What you return should match every record exactly, with the images removed.

═══

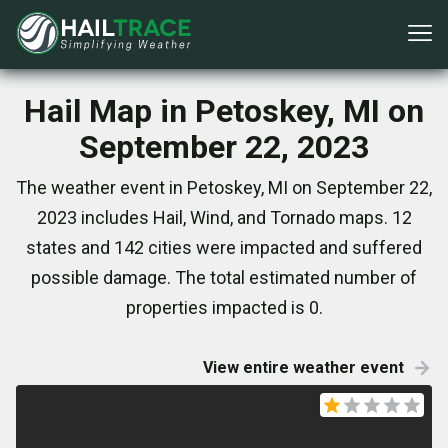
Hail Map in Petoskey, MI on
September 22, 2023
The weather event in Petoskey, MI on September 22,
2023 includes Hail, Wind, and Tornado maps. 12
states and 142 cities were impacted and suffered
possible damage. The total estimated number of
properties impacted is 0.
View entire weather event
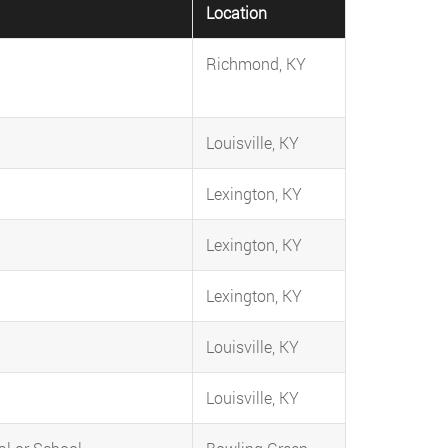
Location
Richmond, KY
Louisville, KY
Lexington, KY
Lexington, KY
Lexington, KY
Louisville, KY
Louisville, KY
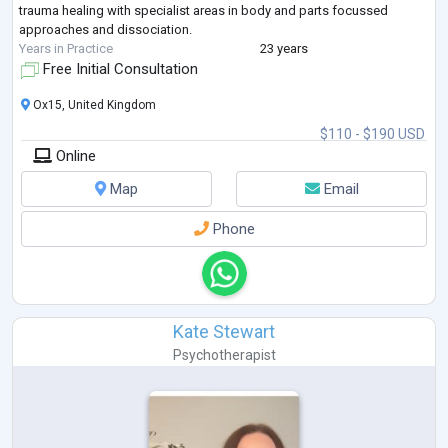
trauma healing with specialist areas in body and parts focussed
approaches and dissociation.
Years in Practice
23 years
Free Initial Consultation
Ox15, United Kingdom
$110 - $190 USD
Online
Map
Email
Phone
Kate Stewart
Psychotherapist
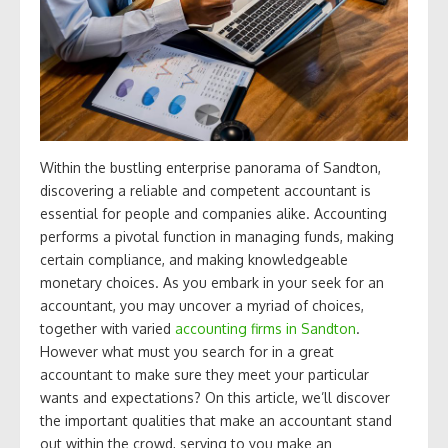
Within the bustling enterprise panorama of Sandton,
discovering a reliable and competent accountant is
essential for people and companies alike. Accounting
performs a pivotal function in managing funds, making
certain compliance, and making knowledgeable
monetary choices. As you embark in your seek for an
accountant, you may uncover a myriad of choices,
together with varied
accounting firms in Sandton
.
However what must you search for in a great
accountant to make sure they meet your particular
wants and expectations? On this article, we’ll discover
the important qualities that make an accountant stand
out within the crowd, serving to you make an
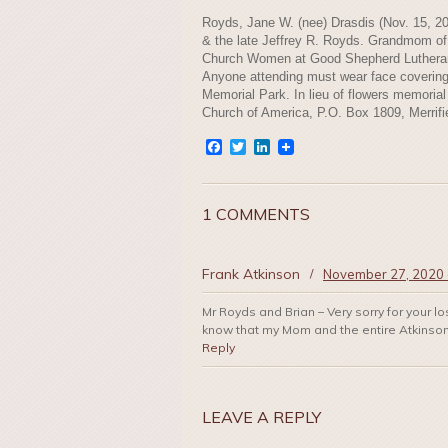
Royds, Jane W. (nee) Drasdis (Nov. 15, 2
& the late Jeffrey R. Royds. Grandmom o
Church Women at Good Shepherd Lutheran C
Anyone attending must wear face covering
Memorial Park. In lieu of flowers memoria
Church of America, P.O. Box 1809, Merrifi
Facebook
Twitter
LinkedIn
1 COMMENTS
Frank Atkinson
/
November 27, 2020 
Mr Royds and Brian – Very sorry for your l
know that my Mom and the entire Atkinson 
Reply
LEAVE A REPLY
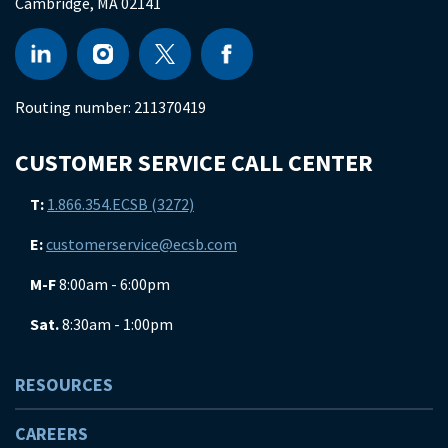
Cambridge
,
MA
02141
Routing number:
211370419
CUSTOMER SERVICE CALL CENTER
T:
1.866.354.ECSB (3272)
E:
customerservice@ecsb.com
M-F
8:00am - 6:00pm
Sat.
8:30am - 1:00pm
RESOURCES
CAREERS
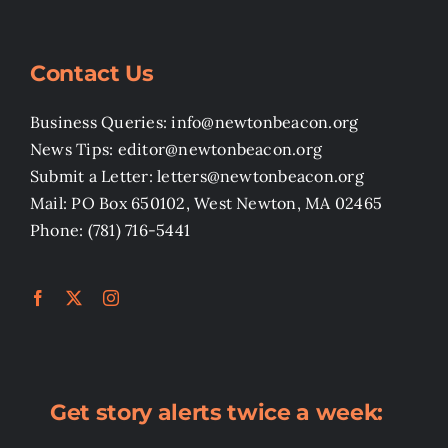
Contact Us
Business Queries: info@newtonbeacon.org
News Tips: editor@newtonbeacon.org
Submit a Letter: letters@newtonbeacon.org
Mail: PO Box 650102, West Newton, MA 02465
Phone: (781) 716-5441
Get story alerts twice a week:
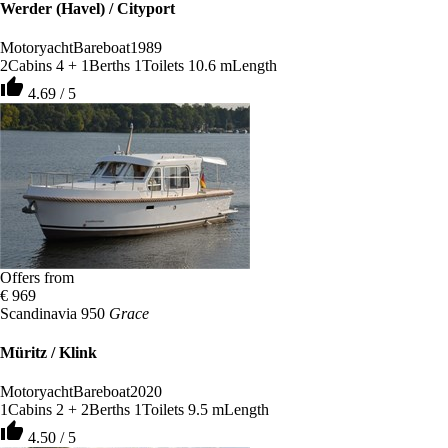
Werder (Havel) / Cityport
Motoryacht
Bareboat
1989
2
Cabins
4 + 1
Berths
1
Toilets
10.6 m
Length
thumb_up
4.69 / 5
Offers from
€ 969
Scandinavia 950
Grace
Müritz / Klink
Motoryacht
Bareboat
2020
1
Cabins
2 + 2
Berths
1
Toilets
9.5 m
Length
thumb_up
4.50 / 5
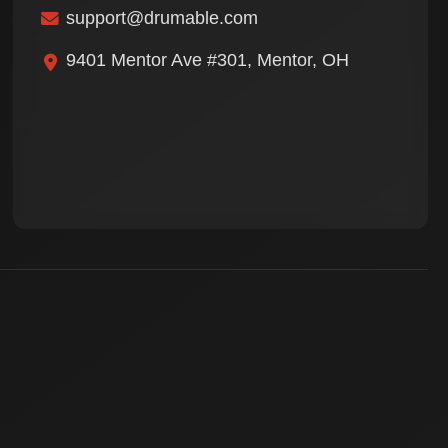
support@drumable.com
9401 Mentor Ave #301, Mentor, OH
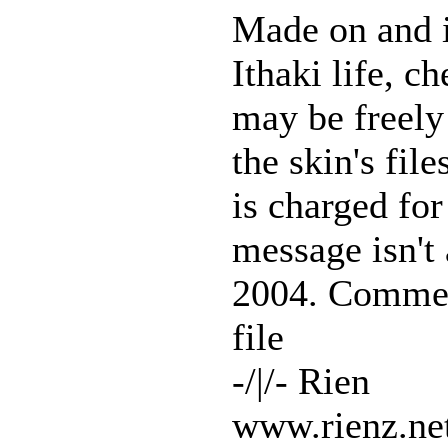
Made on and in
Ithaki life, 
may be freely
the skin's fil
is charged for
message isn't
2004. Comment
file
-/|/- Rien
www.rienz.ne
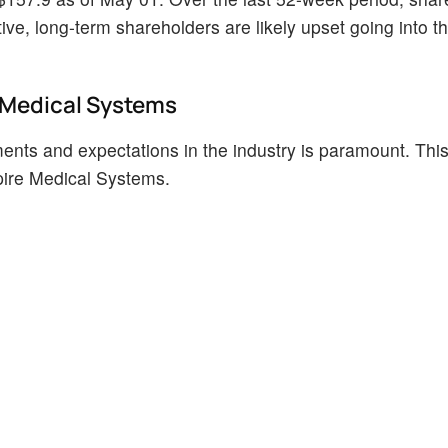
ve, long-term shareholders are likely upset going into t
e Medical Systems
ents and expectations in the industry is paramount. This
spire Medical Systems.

═══

WORKED SOLUTION:
Hail Map in Petoskey, MI on
September 22, 2023
The weather event in Petoskey, MI on September 22,
2023 includes Hail, Wind, and Tornado maps. 12
states and 142 cities were impacted and suffered
possible damage. The total estimated number of
properties impacted is 0.
View entire weather event
Location
Richmond, KY
Louisville, KY
Lexington, KY
Lexington, KY
Lexington, KY
Louisville, KY
Louisville, KY
trauma healing with specialist areas in body and parts focussed
approaches and dissociation.
Years in Practice
23 years
Free Initial Consultation
Ox15, United Kingdom
$110 - $190 USD
Online
Map
Email
Phone
Kate Stewart
Psychotherapist
Within the bustling enterprise panorama of Sandton,
discovering a reliable and competent accountant is
essential for people and companies alike. Accounting
performs a pivotal function in managing funds, making
certain compliance, and making knowledgeable
monetary choices. As you embark in your seek for an
accountant, you may uncover a myriad of choices,
together with varied
accounting firms in Sandton
.
However what must you search for in a great
accountant to make sure they meet your particular
wants and expectations? On this article, we’ll discover
the important qualities that make an accountant stand
out within the crowd, serving to you make an
Royds, Jane W. (nee) Drasdis (Nov. 15, 2
& the late Jeffrey R. Royds. Grandmom o
Church Women at Good Shepherd Lutheran C
Anyone attending must wear face covering
Memorial Park. In lieu of flowers memoria
Church of America, P.O. Box 1809, Merrifi
Facebook
Twitter
LinkedIn
1 COMMENTS
Frank Atkinson
/
November 27, 2020 
Mr Royds and Brian – Very sorry for your l
know that my Mom and the entire Atkinson 
Reply
LEAVE A REPLY
Cambridge
,
MA
02141
Routing number:
211370419
CUSTOMER SERVICE CALL CENTER
T:
1.866.354.ECSB (3272)
E:
customerservice@ecsb.com
M-F
8:00am - 6:00pm
Sat.
8:30am - 1:00pm
RESOURCES
CAREERS
Contact Us
Business Queries: info@newtonbeacon.org
News Tips: editor@newtonbeacon.org
Submit a Letter: letters@newtonbeacon.org
Mail: PO Box 650102, West Newton, MA 02465
Phone: (781) 716-5441
Get story alerts twice a week:
Werder (Havel) / Cityport
Motoryacht
Bareboat
1989
2
Cabins
4 + 1
Berths
1
Toilets
10.6 m
Length
thumb_up
4.69 / 5
Offers from
€ 969
Scandinavia 950
Grace
Müritz / Klink
Motoryacht
Bareboat
2020
1
Cabins
2 + 2
Berths
1
Toilets
9.5 m
Length
thumb_up
4.50 / 5
support@drumable.com
9401 Mentor Ave #301, Mentor, OH
Made on and in
Ithaki life, 
may be freely
the skin's fil
is charged for
message isn't
2004. Comment
file
-/|/- Rien
www.rienz.ne
ve, long-term shareholders are likely upset going into t
e Medical Systems
ents and expectations in the industry is paramount. This
spire Medical Systems.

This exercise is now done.